Dr. Clara Russo: Gennaro is correct about the soul, and science tells us why. The 65 percent hydration is optimal for the gluten development in Tipo 00 flour, creating that perfect elastic structure. The long, slow 24-hour fermentation at 20 degrees Celsius is crucial. It minimizes yeast respiration and maximizes enzymatic activity, which breaks down complex sugars and proteins. This process develops the deep, nuanced flavors and the characteristic airy crumb of the cornicione. It is pure biochemistry.

Gennaro Esposito: And the toppings, they are simple! The rule is clear. San Marzano tomatoes, from the agro Sarnese-Nocerino. You crush them with your hands. No blender, no cooking! A little salt, that is all. For the cheese, it must be Mozzarella di Bufala Campana. You slice it, six millimeters thick, and you must drain it in the fridge for four hours. This is the only way. To do otherwise is a crime against pizza!

Dr. Clara Russo: Precisely. Not cooking the sauce preserves the tomato's delicate balance of sweetness and acidity—its pH is not altered by heat. Resting it for 30 minutes allows the salt to draw out moisture via osmosis, concentrating the flavor. Draining the mozzarella at 4 degrees Celsius is critical. It removes excess whey, which is mostly water. This prevents a soggy base by controlling the water activity on the dough surface during the intense, brief bake. It is a question of managing moisture.
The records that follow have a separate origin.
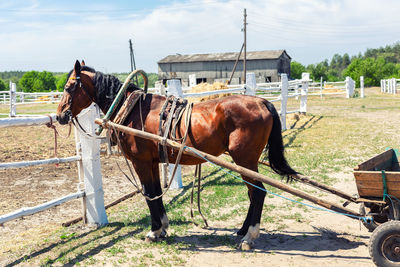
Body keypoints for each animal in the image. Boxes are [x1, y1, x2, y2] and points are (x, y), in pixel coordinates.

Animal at [56, 60, 296, 249]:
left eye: (69, 87)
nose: (59, 115)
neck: (132, 110)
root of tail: (261, 102)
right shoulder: (152, 162)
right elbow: (155, 192)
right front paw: (162, 228)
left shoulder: (141, 162)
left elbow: (149, 193)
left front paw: (154, 231)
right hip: (245, 163)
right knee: (252, 193)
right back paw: (243, 230)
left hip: (245, 160)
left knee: (258, 193)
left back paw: (249, 236)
Gennaro Esposito: The final step is the fire! A wood oven, 485 degrees Celsius. Hot, like the mouth of a volcano. The pizza, it cooks in ninety seconds. Exactly. You put it in, at forty-five seconds you give it one turn with the *pala*, the peel. That is it. You see the *cornicione*, the crust, it puffs up with big bubbles, the *leopardo* spots appear. This is the magic of the flame. It is a dance between the pizzaiolo and the fire.

Dr. Clara Russo: That 'magic' is rapid thermal transfer. At 905 degrees Fahrenheit, the intense heat causes the water in the dough to flash into steam, inflating the cornicione instantly. For a home oven, you can approximate this. Preheat a baking steel for 60 minutes at 500 degrees Fahrenheit. The steel transfers heat much faster than a stone. You bake for 6 minutes, then use the broiler for 2 minutes. This final broil mimics the intense radiant heat from the oven dome, creating the char and blistering.
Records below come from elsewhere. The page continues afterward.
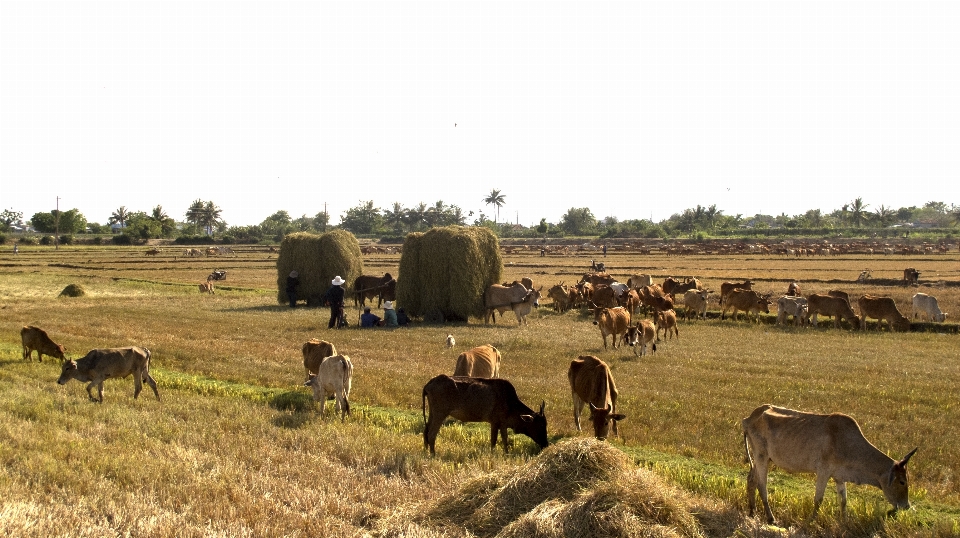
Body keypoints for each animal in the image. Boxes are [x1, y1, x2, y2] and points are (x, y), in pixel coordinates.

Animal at [744, 402, 916, 524]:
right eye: (902, 481)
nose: (906, 506)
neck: (849, 444)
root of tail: (749, 418)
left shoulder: (839, 477)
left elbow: (844, 501)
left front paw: (845, 522)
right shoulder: (823, 472)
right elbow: (818, 500)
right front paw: (810, 521)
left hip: (762, 458)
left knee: (751, 480)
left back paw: (752, 512)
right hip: (761, 456)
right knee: (762, 486)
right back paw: (770, 518)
Anna Park: Incredible insights. So, the three keys to authenticity seem to be: first, a long, 24-hour dough fermentation at a controlled temperature. Second, uncooked San Marzano sauce and meticulously drained buffalo mozzarella. And third, incredibly high, fast heat, whether from a 90-second wood-fire bake or a baking steel and broiler combination at home. Gennaro Esposito, Dr. Clara Russo, thank you both for demystifying this culinary masterpiece.

Note: Informational only. Figures are a guide — verify before relying on them.